● WHAT YOU ARE ASKED TO DO
Return each line from the rows below that contains the word "Please", copied in full. Case counts.

══ DATA EXTRACT ══

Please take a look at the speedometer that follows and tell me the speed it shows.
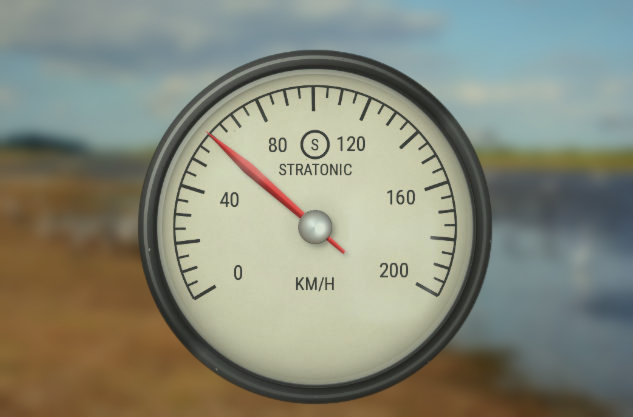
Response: 60 km/h
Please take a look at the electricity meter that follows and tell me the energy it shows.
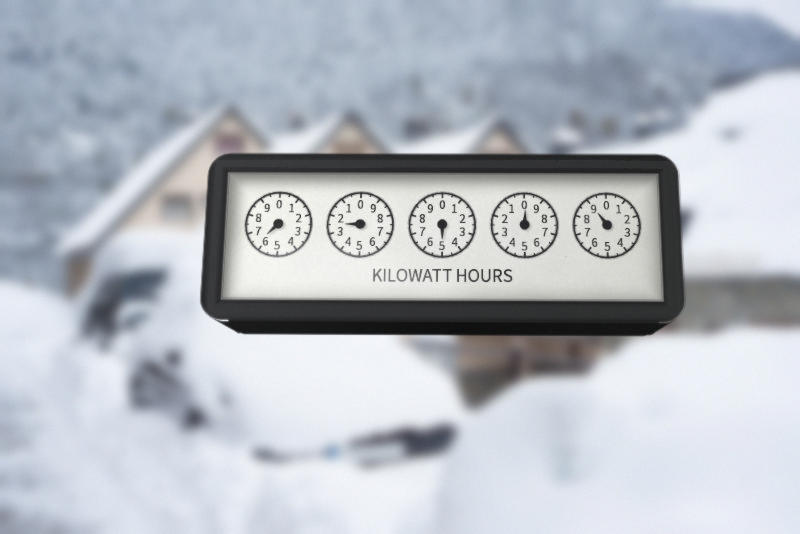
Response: 62499 kWh
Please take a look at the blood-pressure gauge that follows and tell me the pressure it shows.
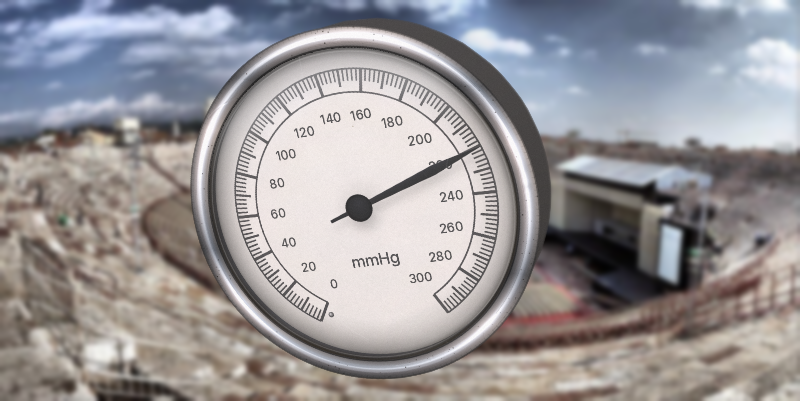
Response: 220 mmHg
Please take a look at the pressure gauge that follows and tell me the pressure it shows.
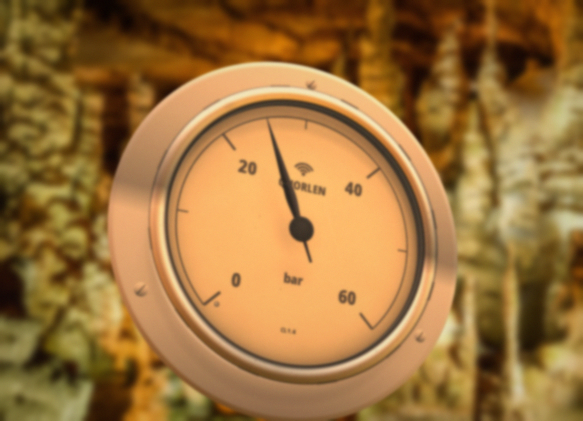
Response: 25 bar
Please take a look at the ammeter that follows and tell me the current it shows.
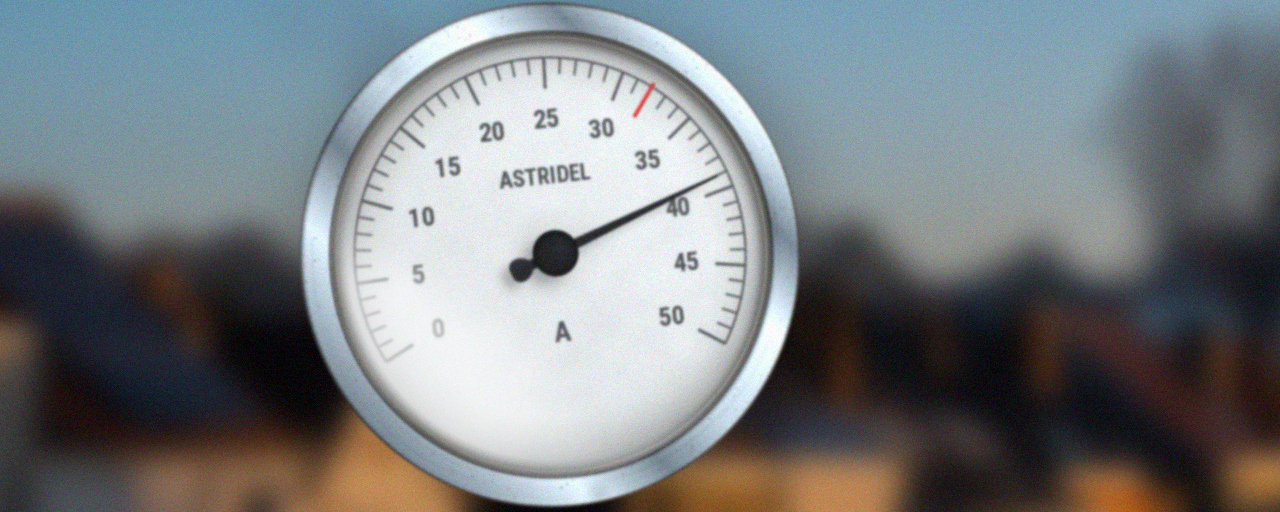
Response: 39 A
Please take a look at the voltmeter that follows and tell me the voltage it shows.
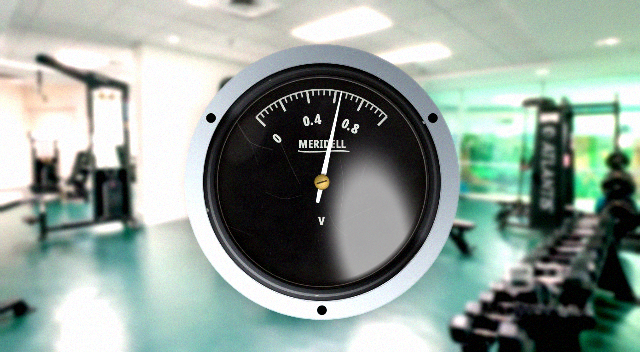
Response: 0.64 V
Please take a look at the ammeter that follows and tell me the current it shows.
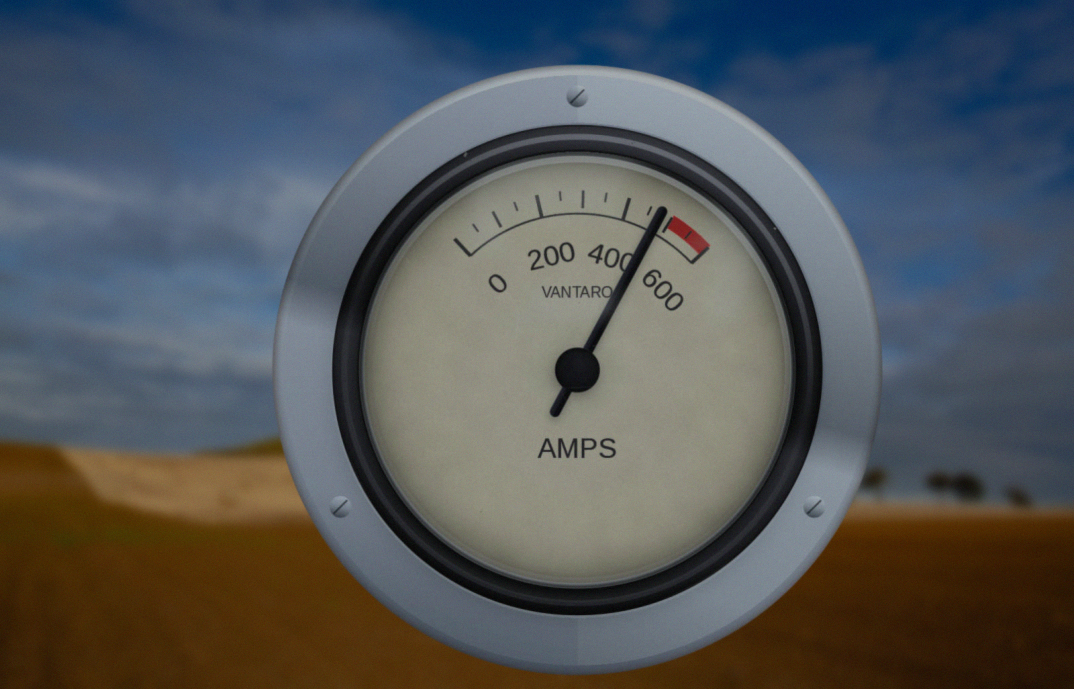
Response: 475 A
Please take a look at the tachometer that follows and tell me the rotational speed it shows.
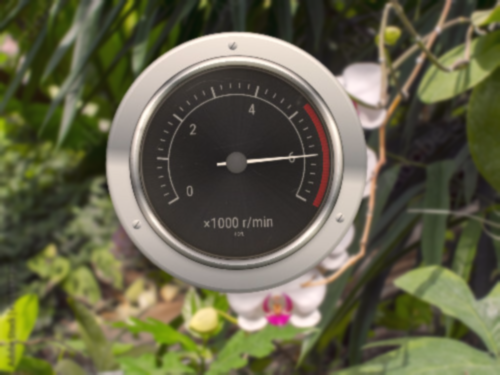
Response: 6000 rpm
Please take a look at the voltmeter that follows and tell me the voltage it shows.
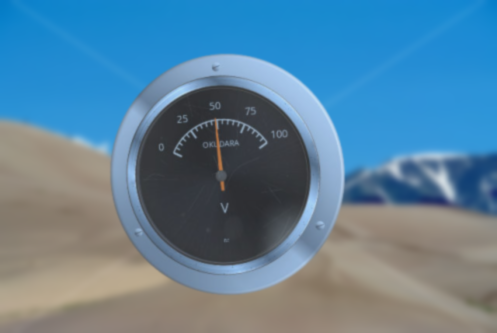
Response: 50 V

═══

● RESPONSE
Please take a look at the speedometer that follows and tell me the speed it shows.
Please take a look at the electricity meter that follows and tell me the energy it shows.
Please take a look at the blood-pressure gauge that follows and tell me the pressure it shows.
Please take a look at the pressure gauge that follows and tell me the pressure it shows.
Please take a look at the ammeter that follows and tell me the current it shows.
Please take a look at the voltmeter that follows and tell me the voltage it shows.
Please take a look at the ammeter that follows and tell me the current it shows.
Please take a look at the tachometer that follows and tell me the rotational speed it shows.
Please take a look at the voltmeter that follows and tell me the voltage it shows.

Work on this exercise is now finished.